Monday, June 11, 2012

Analyse the comic appeal of 'The Importance of Being Earnest' with close reference to the text.

Earnest is descended from the great comic tradition.  Like Shakespeare's comedies (particularly , A Midsummer Night's Dream), Earnest gives us:



  • A struggle of old haters to overcome difficulty, often presented by young people

  • Separation and re-unification

  • Mistaken identities

  • A clever servant

  • Heightened tensions, often within a couple

  • One, intertwining plot

  • Frequent punning


Earnest is the blueprint for the modern romantic comedy.  It presages the television sitcom--the most dominant form of drama in our media age.  Earnest contains the same wit and humor of Will and Grace, in particular.  It is coded satire on sexuality.  It is an absurd love triangle.  Who loves who?  Who is gay?  Who is straight?  It's like a situational merry-go-round, fodder for an entire series of sitcoms.


It is perhaps the best example of Horatian satire ever staged.  Wilde expertly parodies the "novel of manners" in form and function: the double movement of a ciy man trying to escape the illegitimate and frivolous Victorian society contrasted with the country man who escapes to the city to find a mate works as high and low comedy.

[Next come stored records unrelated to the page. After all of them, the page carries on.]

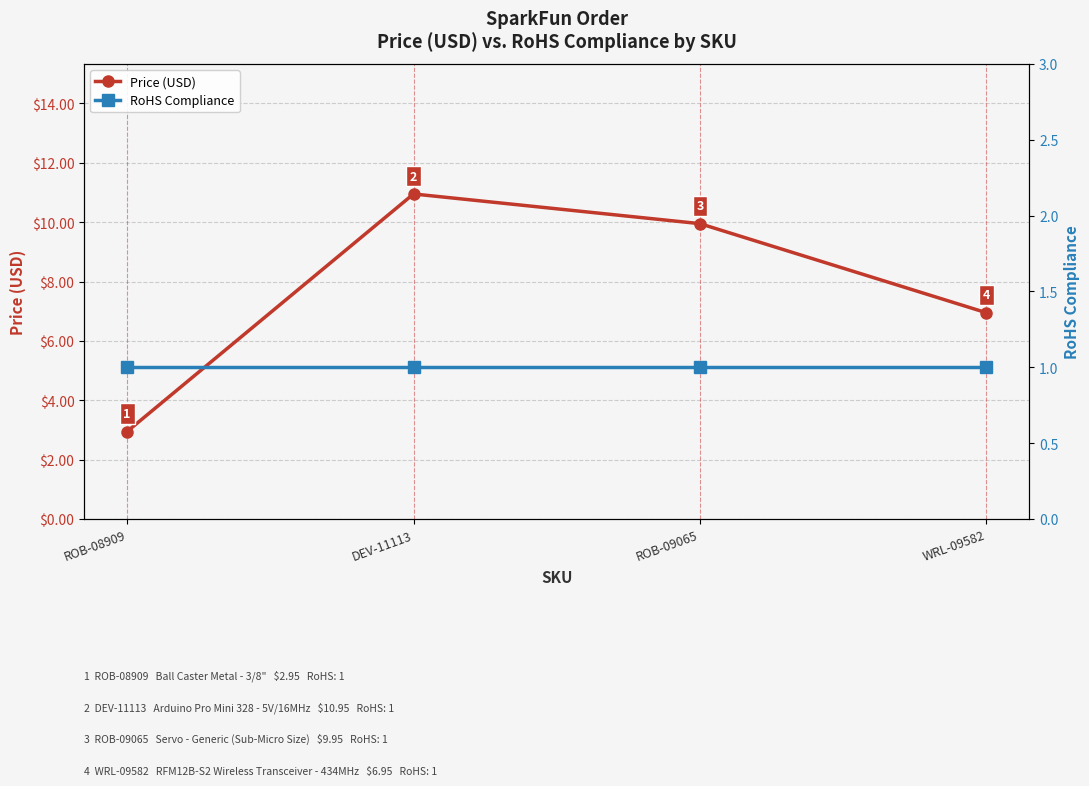

At WRL-09582, list the series in order from smallest to largest.

RoHS Compliance, Price (USD)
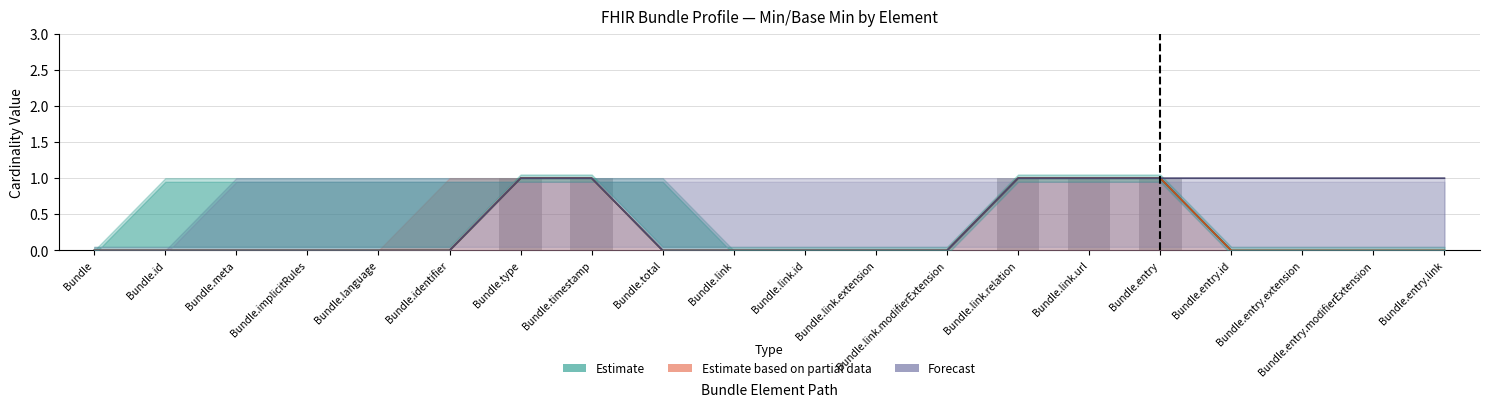

What is the approximate value of Forecast at Bundle.link.url?

1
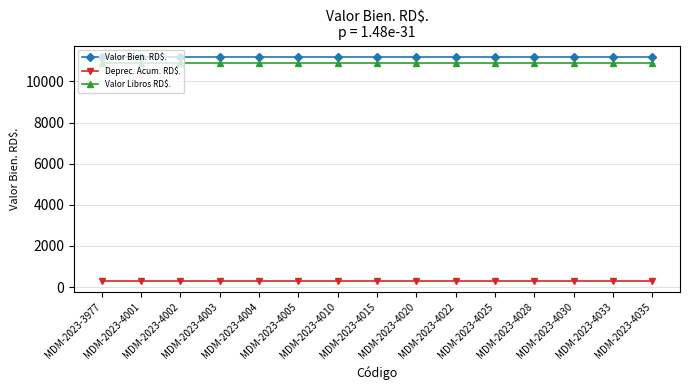

True or false: Valor Bien. RD$. and Valor Libros RD$. cross at least once.

False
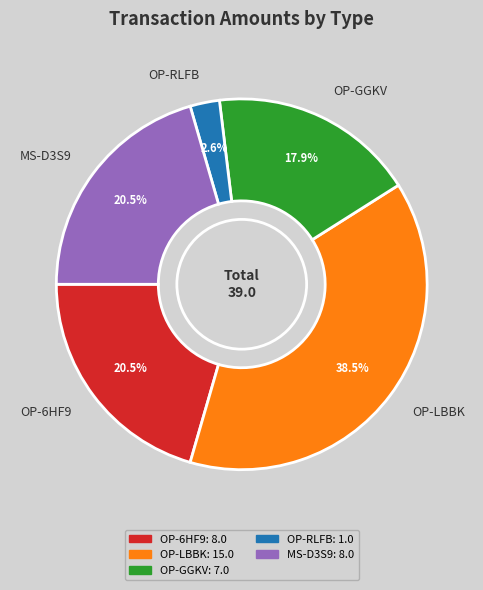

Which has a higher value, OP-LBBK or OP-6HF9?

OP-LBBK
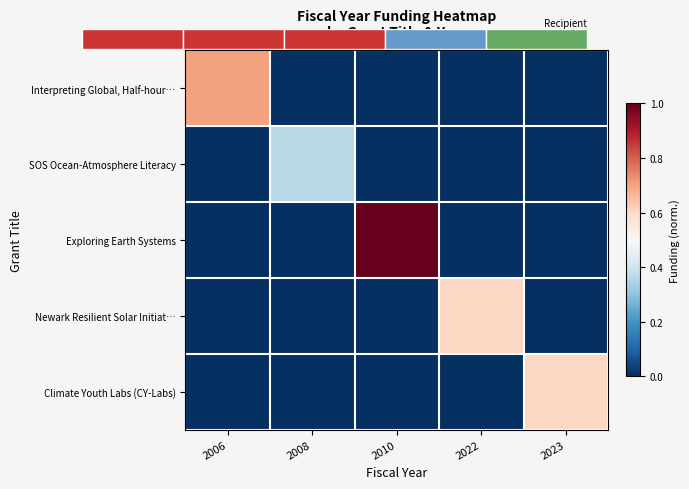

The value of Climate Youth Labs (CY-Labs) at 2006 is -0.4. True or false?

False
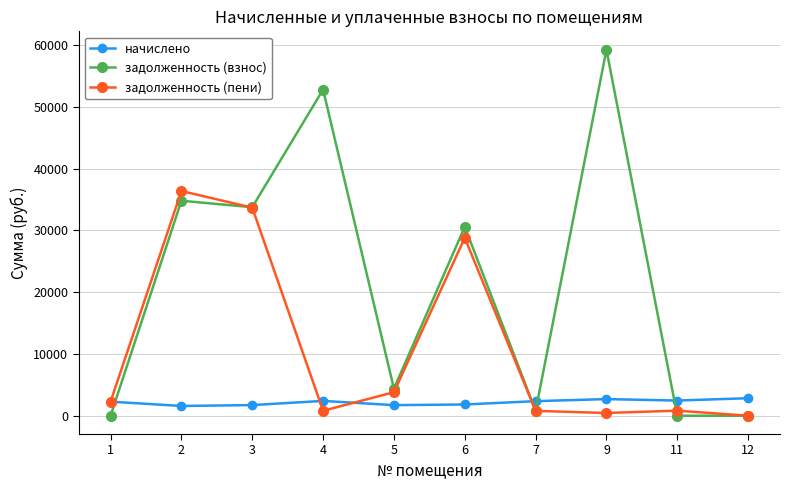

Where does the начислено series first go above 2357?

4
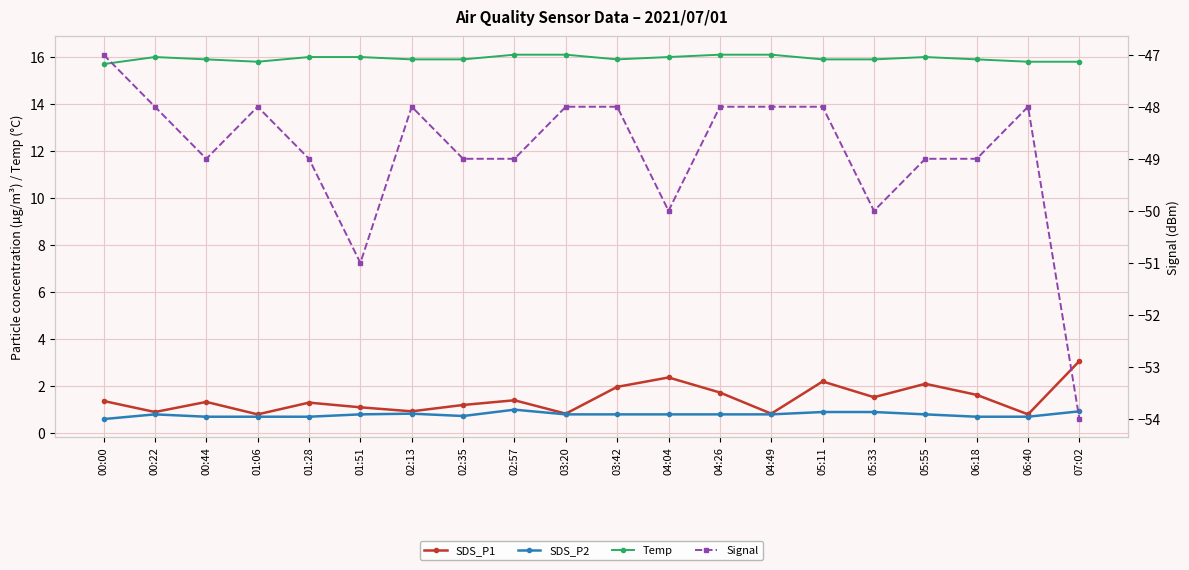

Which series has the largest total across all categories?

Temp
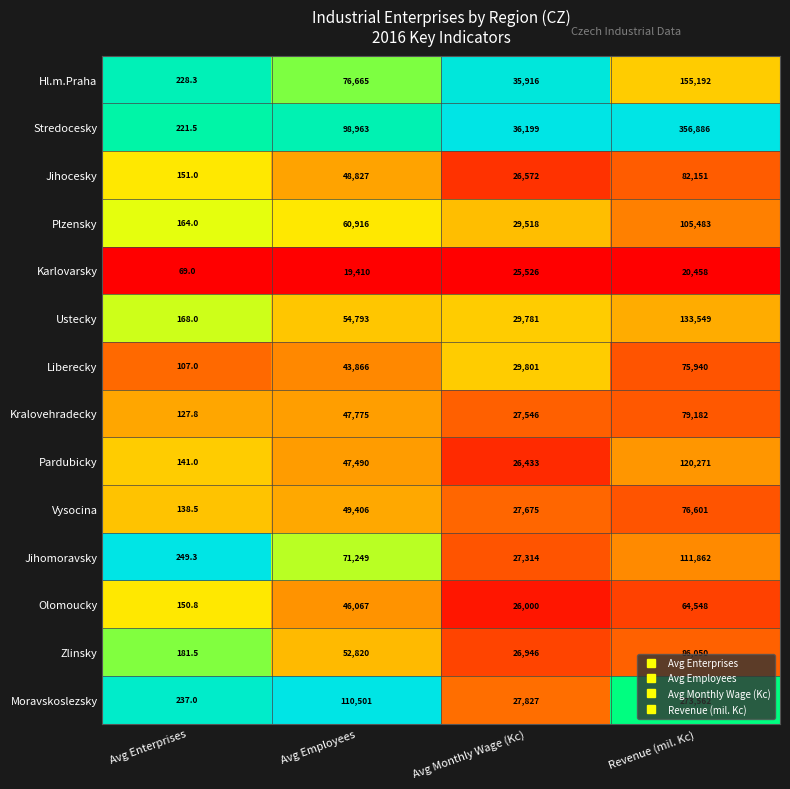

What is the sum of the Ustecky values at Avg Employees and Avg Enterprises?

54961.0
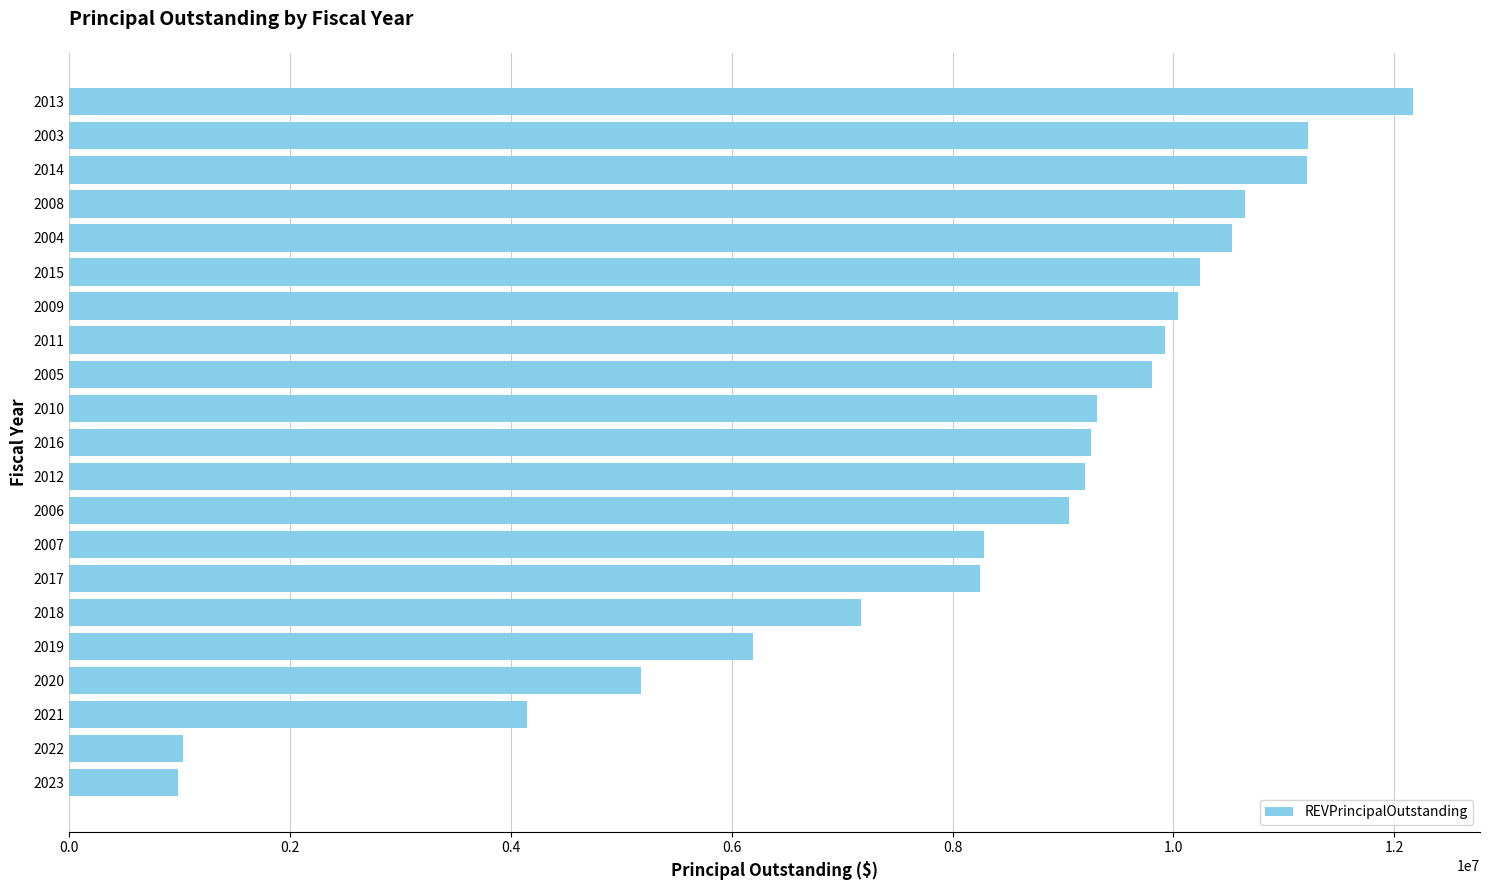

What is the maximum value shown in the chart?

12170000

Wilde's voice shines through his characters; his puns, verbal irony, and epigrams--in context or by themselves--ring so true.  As they say, "Irony is militant." His epigrams are funny and yet words to live by.  Algernon says, “More than half of modern culture depends on what one shouldn’t read.”  Wilde presages the information age, the bombardment of words and images.  We could easily change "read" to "watch" or "speak" and the message would ring true.  Wilde knew that we would be victims of an overload of rhetoric which drains us and our language of meaning.